香港殯儀服務-私營骨灰龕位代理

Qing Ming Festival-清明節

Qing Ming Festival-清明節

Qing Ming Festival is when Chinese people visit the graves or burial grounds of their ancestors.

Qing Ming has a tradition stretching back more than 2,500 years. Its origin is credited to the Tang Emperor Xuan Zong in AD 732. Wealthy citizens in China were reportedly holding too many extravagant and ostentatiously expensive ceremonies in honor of their ancestors. Emperor Xuan Zong, seeking to curb this practice, declared that respects could be formally paid at ancestors' graves only on Qing Ming. The observance of Qing Ming found a firm place in Chinese culture and continued since Ancient China.

Celebration

“The Qing Ming Festival is an opportunity for celebrants to remember and honor their ancestors at grave sites. Young and old paying respect before their ancestors, sweep/clean the tombs and offer food, tea, wine, joss accessories to the ancestors. The rites have a long tradition in Asia, especially among farmers. Some people carry willow branches with them on Qing Ming or put willow branches on their gates and/or front doors. They believe that willow branches help ward off the negative entities that wander around during Qing Ming period.
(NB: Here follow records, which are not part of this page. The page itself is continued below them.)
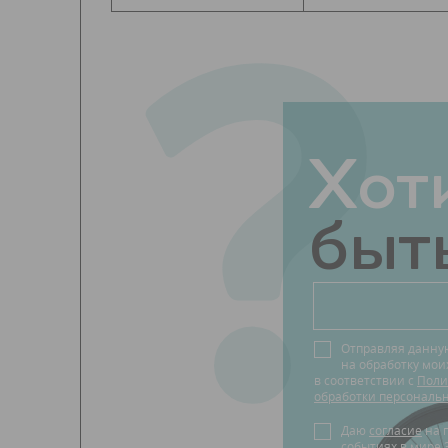
?
Хот
быть
Отправляя данну
на обработку мо
в соответствии с
Поли
обработки персональ
Даю
согласие
на получение новостей о
событиях в мире 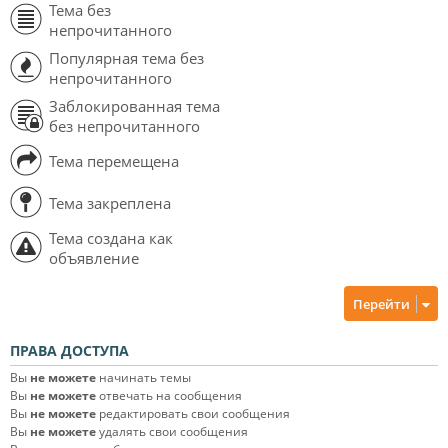
Тема без
непрочитанного
Популярная тема без
непрочитанного
Заблокированная тема
без непрочитанного
Тема перемещена
Тема закреплена
Тема создана как
объявление
Перейти
ПРАВА ДОСТУПА
Вы
не можете
начинать темы
Вы
не можете
отвечать на сообщения
Вы
не можете
редактировать свои сообщения
Вы
не можете
удалять свои сообщения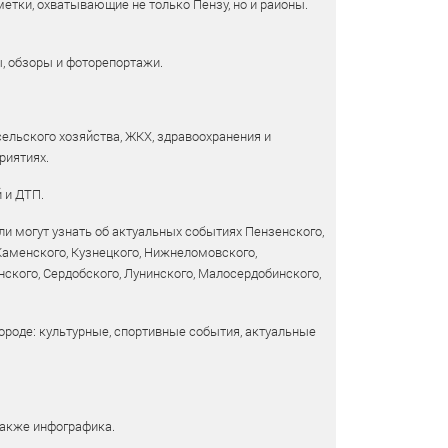
етки, охватывающие не только Пензу, но и районы.
ы, обзоры и фоторепортажи.
сельского хозяйства, ЖКХ, здравоохранения и
риятиях.
 и ДТП.
и могут узнать об актуальных событиях Пензенского,
 Каменского, Кузнецкого, Нижнеломовского,
ского, Сердобского, Лунинского, Малосердобинского,
ороде: культурные, спортивные события, актуальные
также инфографика.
On Qing Ming, people go on family outings, start the spring plowing, sing, and dance. Another popular thing to do is to fly kites in the shapes of animals or characters from Chinese opera. Another common practice is to carry flowers instead of burning paper, incense or firecrackers. The Qing Ming Festival in South East Asia or Singapore normally starts early (10 days before and 10 days after the Actual Day, which is being marked on the Calendar on 5 April every year [plus minus 1 day]) by paying respect to distant ancestors from China at home altars or the visiting of the graves of close relatives. Some follow the concept of Filial Piety to the extent of visiting the graves of their ancestors in China.

Traditionally, the family will burn paper money and paper replicas of material goods such as cars, homes, phones and paper servants. In Chinese culture, it is believed that people still need all of those things in the afterlife. Then family members start take turns to kowtow three to nine times (depending on the family adherence to traditional values) before the tomb of the ancestors. The Kowtowing ritual in front of the grave is performed in the order of patriarchal seniority within the family. After the ancestor worship at the grave site, the whole family or the whole clan feast on the food and drink they brought for the worship either at the site or in nearby gardens in the memorial park, signifying family reunion with the ancestors.